Great Blue Heron: 2011

great blue heron
Great Blue Heron

I found her in her favorite morning fishing spot, though she grew angry and flew farther downstream before I had my camera ready. I readied my lens and crept to the top of the bank as off she flew!

This isn’t in a park or conservation area, this is right in the middle of Carnegie. I dropped my car off for service and walked back home, dipping down by the creek, studying a few industrial areas, walking down a few alleys instead of main streets and then walking on Main Street itself.

Chartiers Creek winds through the middle of town and beyond in both directions, and a colony of great blue herons nests about 11 miles away, considering the entirety of the creek’s channel as their hunting ground. For the most part the creek is less than a foot deep, and today the air turned slightly warmer again, warming the water and bringing out the small creek fish, carp and darters. The heron stands on the gravel on a shallow edge of the creek and as the fish swim between her legs she just reaches down with that long neck and picks them out of the water with her beak like tweezers.

When the heron is standing still in the water, she is so slender that she looks like a twig or thin tree branch standing up in the water. But when she decides to fly she is hard to miss as she looks like a prehistoric creature, some sort of pterodactyl, with her long beak, long hooked neck and immense wingspan, plus those long gangly legs. Not to mention she is quite blue.

Those big, long wings are so graceful that I can’t even describe it.

I’ve been playing in this creek since I was a child. Both the heron and the fish she eats are signs that a creek horribly polluted by industrial waste has found a new life. I’m glad to see it coming back.

0 Comments

  1. Hoping you get this. Can you tell me where the heron nest is located along Chartiers Creek? I’d love to see it. Thanks!
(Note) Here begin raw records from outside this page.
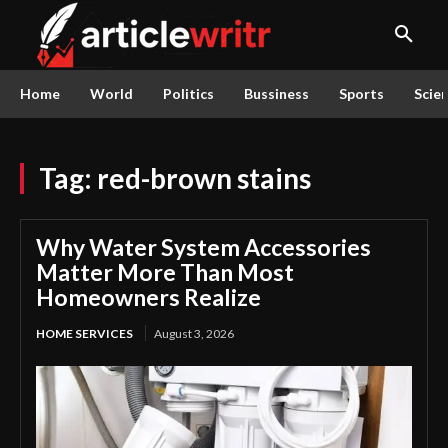
Home
World
Politics
Bussiness
Sports
Scie
Tag:
red-brown stains
Why Water System Accessories
Matter More Than Most
Homeowners Realize
HOME SERVICES
August 3, 2026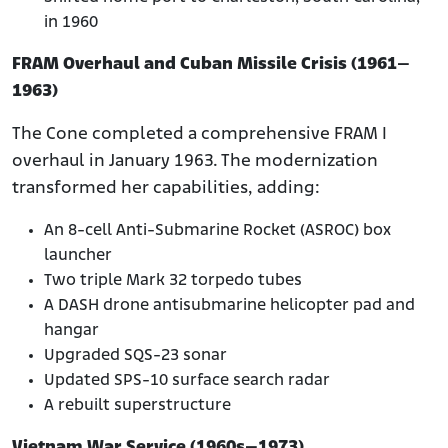
in 1960
FRAM Overhaul and Cuban Missile Crisis (1961–
1963)
The Cone completed a comprehensive FRAM I
overhaul in January 1963. The modernization
transformed her capabilities, adding:
An 8-cell Anti-Submarine Rocket (ASROC) box
launcher
Two triple Mark 32 torpedo tubes
A DASH drone antisubmarine helicopter pad and
hangar
Upgraded SQS-23 sonar
Updated SPS-10 surface search radar
A rebuilt superstructure
Vietnam War Service (1960s–1973)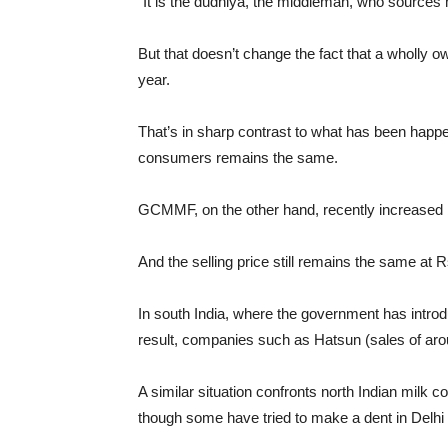
“It is the dudhiya, the middleman, who sources m
But that doesn’t change the fact that a wholly o
year.
That’s in sharp contrast to what has been happeni
consumers remains the same.
GCMMF, on the other hand, recently increased by 
And the selling price still remains the same at R
In south India, where the government has intro
result, companies such as Hatsun (sales of aro
A similar situation confronts north Indian mil
though some have tried to make a dent in Delhi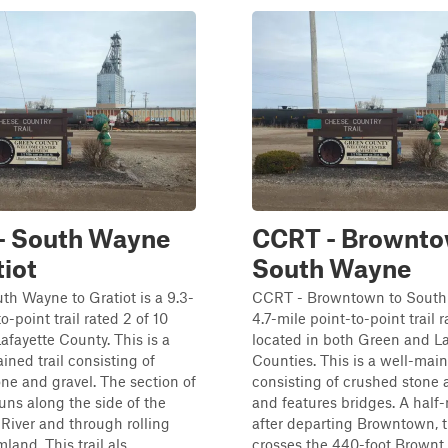
- South Wayne
CCRT - Brownto
tiot
South Wayne
h Wayne to Gratiot is a 9.3-
CCRT - Browntown to South
o-point trail rated 2 of 10
4.7-mile point-to-point trail r
Lafayette County. This is a
located in both Green and La
ined trail consisting of
Counties. This is a well-main
ne and gravel. The section of
consisting of crushed stone 
ns along the side of the
and features bridges. A half
River and through rolling
after departing Browntown,
land. This trail als...
crosses the 440-foot Brownt..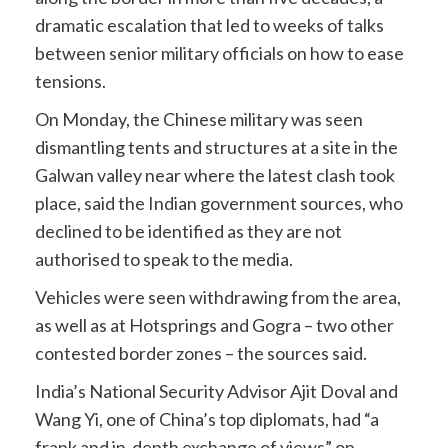
dramatic escalation that led to weeks of talks
between senior military officials on how to ease
tensions.
On Monday, the Chinese military was seen
dismantling tents and structures at a site in the
Galwan valley near where the latest clash took
place, said the Indian government sources, who
declined to be identified as they are not
authorised to speak to the media.
Vehicles were seen withdrawing from the area,
as well as at Hotsprings and Gogra – two other
contested border zones – the sources said.
India’s National Security Advisor Ajit Doval and
Wang Yi, one of China’s top diplomats, had “a
frank and in-depth exchange of views” on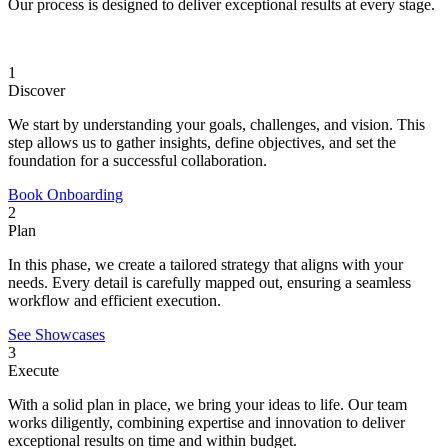
Our process is designed to deliver exceptional results at every stage.
1
Discover
We start by understanding your goals, challenges, and vision. This
step allows us to gather insights, define objectives, and set the
foundation for a successful collaboration.
Book Onboarding
2
Plan
In this phase, we create a tailored strategy that aligns with your
needs. Every detail is carefully mapped out, ensuring a seamless
workflow and efficient execution.
See Showcases
3
Execute
With a solid plan in place, we bring your ideas to life. Our team
works diligently, combining expertise and innovation to deliver
exceptional results on time and within budget.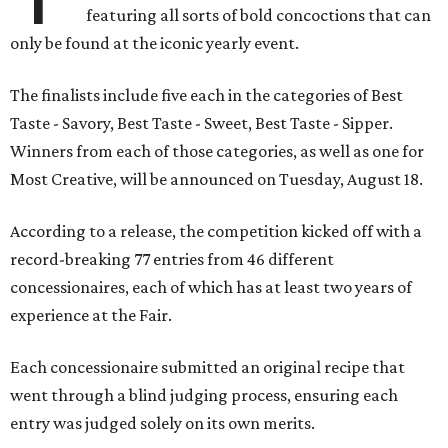
featuring all sorts of bold concoctions that can
only be found at the iconic yearly event.
The finalists include five each in the categories of Best
Taste - Savory, Best Taste - Sweet, Best Taste - Sipper.
Winners from each of those categories, as well as one for
Most Creative, will be announced on Tuesday, August 18.
According to a release, the competition kicked off with a
record-breaking 77 entries from 46 different
concessionaires, each of which has at least two years of
experience at the Fair.
Each concessionaire submitted an original recipe that
went through a blind judging process, ensuring each
entry was judged solely on its own merits.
    1. Jodi, it’s really only accessible from Chartiers Creek, which is probably one of the reasons they chose it. It’s in Upper St. Clair along one of the bends just before it gets to the Boyce-Mayview Road area. I wish I had a handy map but I can’t find any of the ones we used to have that marked the spot. We used to put-in with canoes at around the All-Clad plant on Morganza Road (it’s private property, you need permission), and paddle 15 to 20 minutes to get there if that gives you any idea. They always nest in the tops of sycamore trees and since they are the last to leaf out the nests are fairly easy to find once you get to the spot. If I find a map somewhere I’ll post the link.